By Betsy Franco (editor)
Candlewick Press, 2001
Review by Liz Bass on Apr 6th 2002
Things I Have to Tell YouNot surprisingly, most of the writing in this companion piece to You Hear Me? is about relationships -- finding them, losing them, placing conditions upon them (beautifully done in "Apricot Bath"), and celebrating them. The best of these is an essay called "A Letter to My Great-Grandmother." In it, author Sayyadina Danishia M. Thomas plays some catch-up in her life and writes a paean to the woman who raised her. The writer had a strong, solid relationship with her great-grandmother, and it is reconstructed with such love and admiration that the rest of us can easily appreciate what it was like to be cared for so well.

Women of all ages and in all cultures place great importance on relationships, and this is reflected in Things I Have To Tell You. But there is more to it than that. Some of the pieces reflect the female disgust with trying to achieve impossible standards of beauty, and others (like "Damn I Look Good") celebrate the achievement of those standards. There is a poem that express humor in the context of the what-in-the-world-shall-I-wear worry. In "Hallway Between Lunch and English," poet Danya Goodman says (in part):

    we march together toward
    The war we cannot name
    but at least we are dressed for it.

A reader emerges from the thirty-two pieces in Things I Have To Tell You a little more hopeful about youth than one feels after reading You Hear Me?. The girls and boys who contributed to these anthologies are roughly the same age and background and both books abound in adolescent angst.

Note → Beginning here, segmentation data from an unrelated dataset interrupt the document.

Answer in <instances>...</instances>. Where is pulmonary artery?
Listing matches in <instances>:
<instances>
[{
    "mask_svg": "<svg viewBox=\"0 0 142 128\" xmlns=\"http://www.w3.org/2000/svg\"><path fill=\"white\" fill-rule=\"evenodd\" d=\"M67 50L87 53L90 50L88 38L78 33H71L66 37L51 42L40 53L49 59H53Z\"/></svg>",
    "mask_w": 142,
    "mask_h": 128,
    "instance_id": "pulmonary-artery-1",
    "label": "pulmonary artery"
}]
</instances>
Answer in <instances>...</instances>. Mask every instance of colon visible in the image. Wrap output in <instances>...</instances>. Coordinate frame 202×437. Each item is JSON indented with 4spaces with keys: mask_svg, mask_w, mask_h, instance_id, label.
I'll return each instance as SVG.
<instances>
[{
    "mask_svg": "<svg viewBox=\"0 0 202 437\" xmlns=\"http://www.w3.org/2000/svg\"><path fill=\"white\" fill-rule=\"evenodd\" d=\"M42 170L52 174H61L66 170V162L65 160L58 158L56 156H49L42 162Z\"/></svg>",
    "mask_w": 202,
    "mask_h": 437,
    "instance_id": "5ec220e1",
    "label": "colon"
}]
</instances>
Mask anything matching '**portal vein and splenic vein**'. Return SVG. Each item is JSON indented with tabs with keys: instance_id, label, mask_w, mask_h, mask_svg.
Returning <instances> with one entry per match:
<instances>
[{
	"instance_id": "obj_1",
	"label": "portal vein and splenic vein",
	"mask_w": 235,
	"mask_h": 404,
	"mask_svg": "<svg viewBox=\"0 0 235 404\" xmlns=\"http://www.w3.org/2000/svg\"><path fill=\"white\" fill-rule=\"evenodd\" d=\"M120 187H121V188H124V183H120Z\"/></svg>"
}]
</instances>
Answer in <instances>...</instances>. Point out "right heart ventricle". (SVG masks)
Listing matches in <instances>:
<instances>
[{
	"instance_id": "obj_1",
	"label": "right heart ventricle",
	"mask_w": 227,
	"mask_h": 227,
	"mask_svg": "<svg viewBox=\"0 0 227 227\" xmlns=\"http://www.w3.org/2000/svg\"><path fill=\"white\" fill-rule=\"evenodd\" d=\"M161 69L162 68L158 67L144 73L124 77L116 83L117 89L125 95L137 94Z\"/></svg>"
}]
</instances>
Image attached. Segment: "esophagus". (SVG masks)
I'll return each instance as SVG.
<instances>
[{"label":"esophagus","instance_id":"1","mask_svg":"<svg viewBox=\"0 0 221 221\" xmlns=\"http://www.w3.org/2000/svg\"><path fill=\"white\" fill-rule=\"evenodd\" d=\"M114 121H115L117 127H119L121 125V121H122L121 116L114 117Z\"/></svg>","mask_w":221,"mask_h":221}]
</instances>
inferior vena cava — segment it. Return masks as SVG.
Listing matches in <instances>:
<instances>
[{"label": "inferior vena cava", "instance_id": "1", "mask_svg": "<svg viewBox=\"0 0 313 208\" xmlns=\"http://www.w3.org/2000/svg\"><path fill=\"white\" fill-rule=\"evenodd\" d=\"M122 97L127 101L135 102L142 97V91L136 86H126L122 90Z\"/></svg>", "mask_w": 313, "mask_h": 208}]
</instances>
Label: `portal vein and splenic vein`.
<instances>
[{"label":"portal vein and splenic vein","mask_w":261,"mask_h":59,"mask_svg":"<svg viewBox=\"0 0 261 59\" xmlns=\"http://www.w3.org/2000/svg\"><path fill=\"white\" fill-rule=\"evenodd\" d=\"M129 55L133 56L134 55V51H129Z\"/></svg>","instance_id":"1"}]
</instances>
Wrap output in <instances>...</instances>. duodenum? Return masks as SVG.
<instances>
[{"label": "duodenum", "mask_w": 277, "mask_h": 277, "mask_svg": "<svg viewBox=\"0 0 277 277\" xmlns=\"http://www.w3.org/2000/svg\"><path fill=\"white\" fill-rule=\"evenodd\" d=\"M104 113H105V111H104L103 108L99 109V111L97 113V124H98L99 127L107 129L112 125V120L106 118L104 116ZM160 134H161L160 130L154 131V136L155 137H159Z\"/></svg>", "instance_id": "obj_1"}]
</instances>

The writers express similar things -- a desire to be accepted for themselves, and a general view that societal restrictions are too stifling. Taken together, these books reinforce an age-old truth in human affairs. Simply put, men and women see things differently, and so do boys and girls.

Things I Have To Tell You is a kinder, gentler book than You Hear Me? and they are both worth a read. I would even go so far to say that the quality of all our lives greatly depends on what we make of what the boys have to say in You and the girls have to say in Things.

© 2002 Liz Bass

    Liz Bassis a retired teacher and principal of a continuation school in Northern California.